You are recognising that for you and your baby, breastfeeding is far more than a drink/food. It is part of your relationship with your baby - and you love each other so much but not because of the breastfeeding per se. This love comes from the responsive, emotional and mutually warm and caring action of breastfeeding, and you will not withdraw your responsive, emotional and mutually warm and caring 'stuff' when you reduce breastfeeding - you will just find other ways to include it in your relationship, as you are already doing.

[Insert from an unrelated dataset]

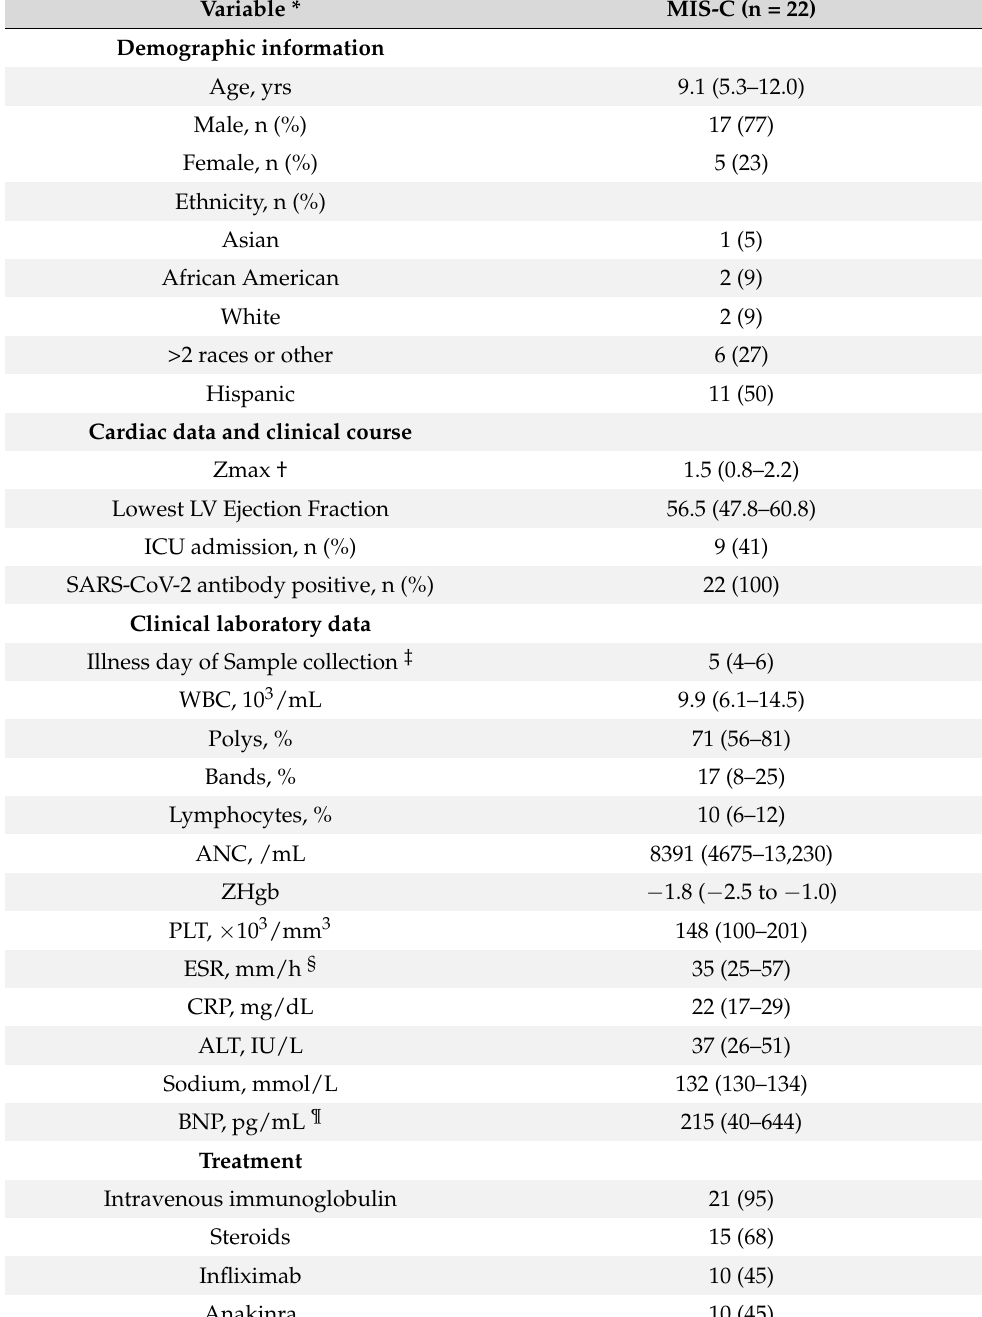
Table 1. Demographic and clinical characteristics of MIS-C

It is fine to continue breastfeeding as often as you both want and also fine to wind it down to the amount you feel you want and also fine to stop if you think this is best for your family. Babies can find love and closeness to their mums in many ways, and you are clearly sensitive enough to be gentle and kind with him. That's what will enable him to love you forever, not the breastfeeding or the length of time you do it smile

Some women wean by doing a 'never offer never refuse' - you can find experiences on the web. This might be worth exploring for you.

Peppa33 Sat 09-Nov-13 19:44:32

Havent read all other comments but I stopped bf at13 months, was a deliberate decision. I know you can carry on etc but it wasnt working well for me with work, i needed to stop at some point and so i did. I was doing morning and evening at that point, and dc1 never touched formula or cows milk tii a few months after we stopped bf - but would have cheese and yoghurt.

I went cold turkey. For 5 days dh put dc to bed and got her up in the morning so there were no boobs....and you know, she never once asked for it. That was it.

In advance I dreaded doing it, but it was ok. I thought she might love me less, but of course not and we still have lots of cuddles, just not bf ones. I had dreaded having to refuse her bf (and may not have been able to, had she aked), but didnt have to.

It suited me, although would not be for everyone.
My hv helped me talk through options, by the way, which i found helpful.